→ **Kutipan**:
▬▬▬▬▬▬▬▬▬▬

SU`UL KHATIMAH POLITIK: PANORAMA PKS

Sangat ditakutkan. Itulah akhir hidup buruk. Karenanya, siapapun berikhtiar sungguh-sungguh untuk istikamah. Agar, tak sampai terjadi akhir hidup yang buruk. Karena pasti celaka. Itulah pandangan keagamaan, terutama Islam. Yang menarik untuk kita catat, panggung politik pun berlaku ketentuan catatan akhir yang buruk itu, meski beda warna risikonya. Itukah yang dipertontonkan PKS saat ini?
Kiranya, tidaklah berlebihan catatan su`ul khatimah politik bagi PKS itu. Bagaimana tidak? Sejak berdirinya, PKS menjadi satu-satunya partai Islam yang tergolong istikamah memperjuangkan nilai-nilai moralitas, bersendikan agama dalam arti luas, termasuk di dalamnya masalah nasionalisme. Bahkan, dalam sepuluh tahun terakhir, PKS tak tergoda rayuan rezim Jokowi. Landasannya jelas: tak mau ternoda oleh zig-zag politik rezim yang menghalalkan segala cara dan telah mengakibatkan banyak kerusakan di muka bumi Pertiwi ini. Untuk berbagai sektor kehidupan berbangsa dan bernegara.
Integritas PKS menjadi daya dorong masyarakat luas negeri ini: benar-benar mendambakan dan berharap banyak untuk misi nubuwwah-ilahiyah dalam bingkai kepentingan nasional. Rakyat menggantungkan harapan besar sampai terwujudnya perubahan substansial di berbagai lini kenegaraan dan kerakyatan. Itulah sebabnya, dalam pemilihan presiden (pilpres) 2024 lalu, PKS demikian all out berjuang bersama tokoh potensial yang mengumandangkan perubahan mendasar itu: Anies Baswedan.
Sangat disayangkan, hanya karena kemenangan yang tertunda dan sesungguhnya tahu persis kejahatan politik yang terstruktur, sistematis dan masif (TSM) dalam pilpres lalu, PKS tampak luntur ketika diiming-imingi “jatah” kekuasaan. Atas nama kimia politik yang telah terjalin lama selama ini, rayuan pemenang secara TSM itu direspons secara positif dan penuh hormat.

▬▬▬▬▬▬▬▬▬▬

→ **Data Tersedia**:
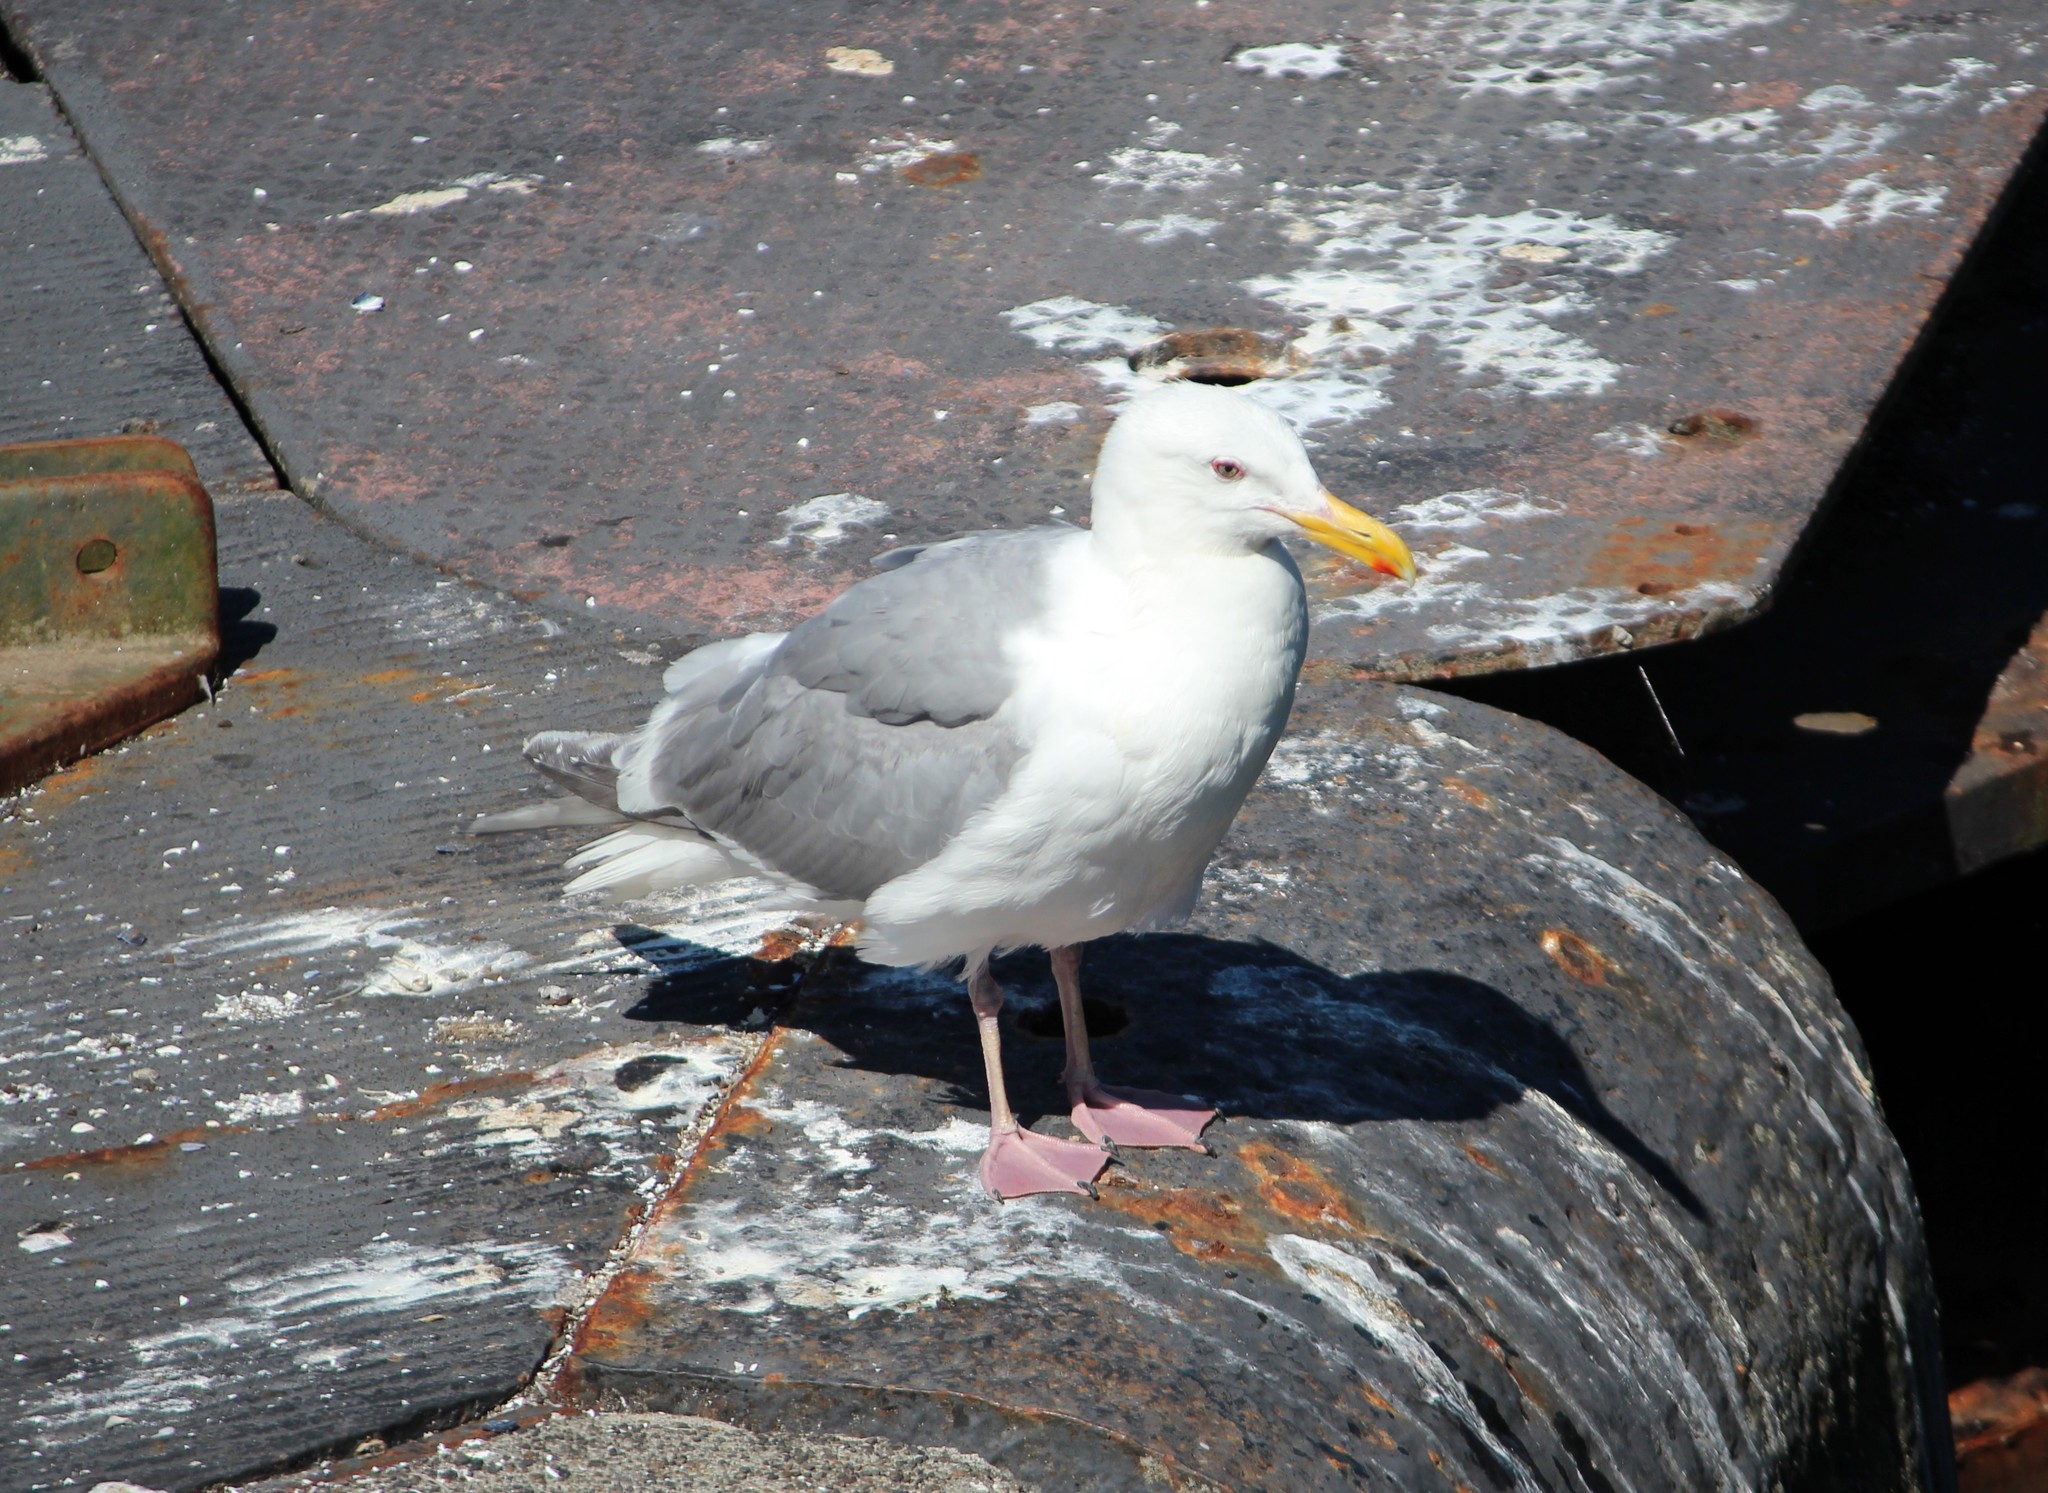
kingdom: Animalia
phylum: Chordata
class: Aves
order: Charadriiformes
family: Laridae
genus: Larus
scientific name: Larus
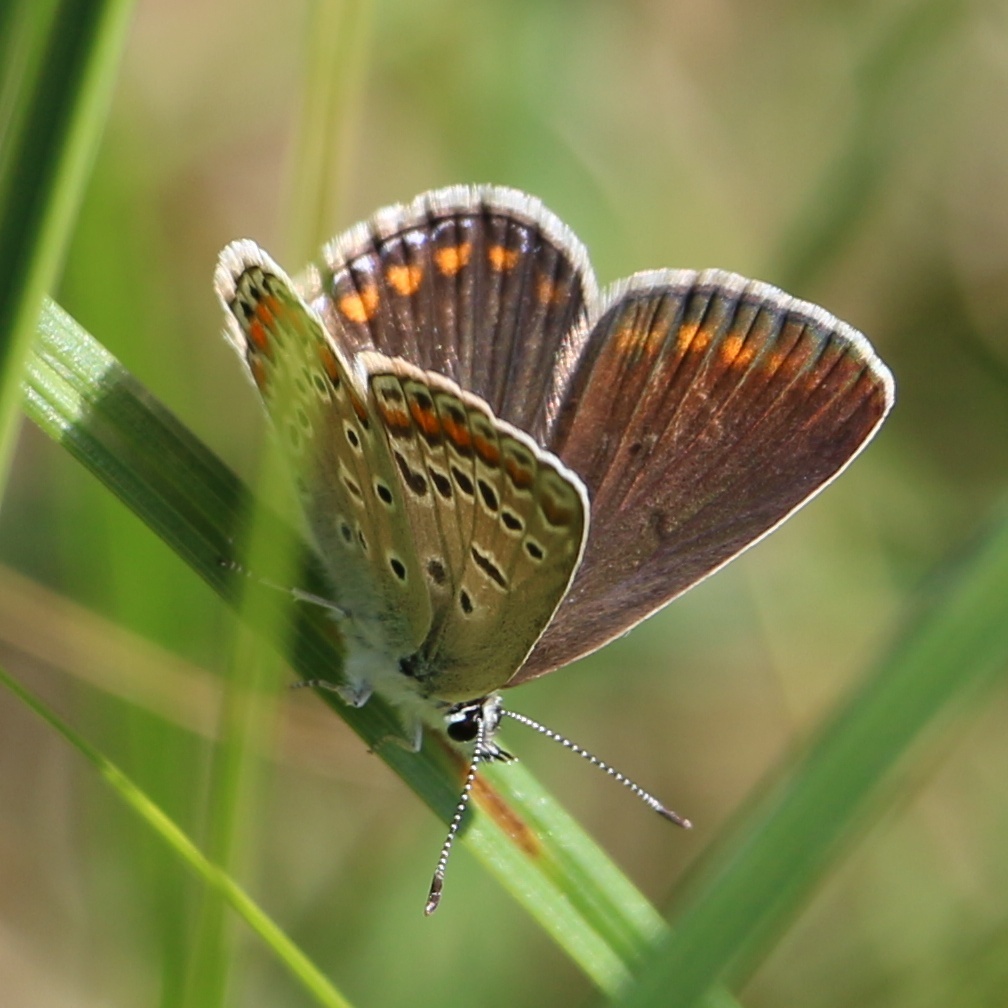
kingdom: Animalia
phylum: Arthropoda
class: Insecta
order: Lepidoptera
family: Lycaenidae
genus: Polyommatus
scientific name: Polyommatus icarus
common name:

▬▬▬▬▬▬▬▬▬▬

→ **Tugas**:
Mohon salin bagian kutipan tentang PKS di antara "Sangat ditakutkan. Itulah" dan "PKS saat ini?", termasuk keduanya, tanpa perubahan apa pun. Item-item ini diambil dari sumber lain.

→ **Jawaban Lengkap**:
Sangat ditakutkan. Itulah akhir hidup buruk. Karenanya, siapapun berikhtiar sungguh-sungguh untuk istikamah. Agar, tak sampai terjadi akhir hidup yang buruk. Karena pasti celaka. Itulah pandangan keagamaan, terutama Islam. Yang menarik untuk kita catat, panggung politik pun berlaku ketentuan catatan akhir yang buruk itu, meski beda warna risikonya. Itukah yang dipertontonkan PKS saat ini?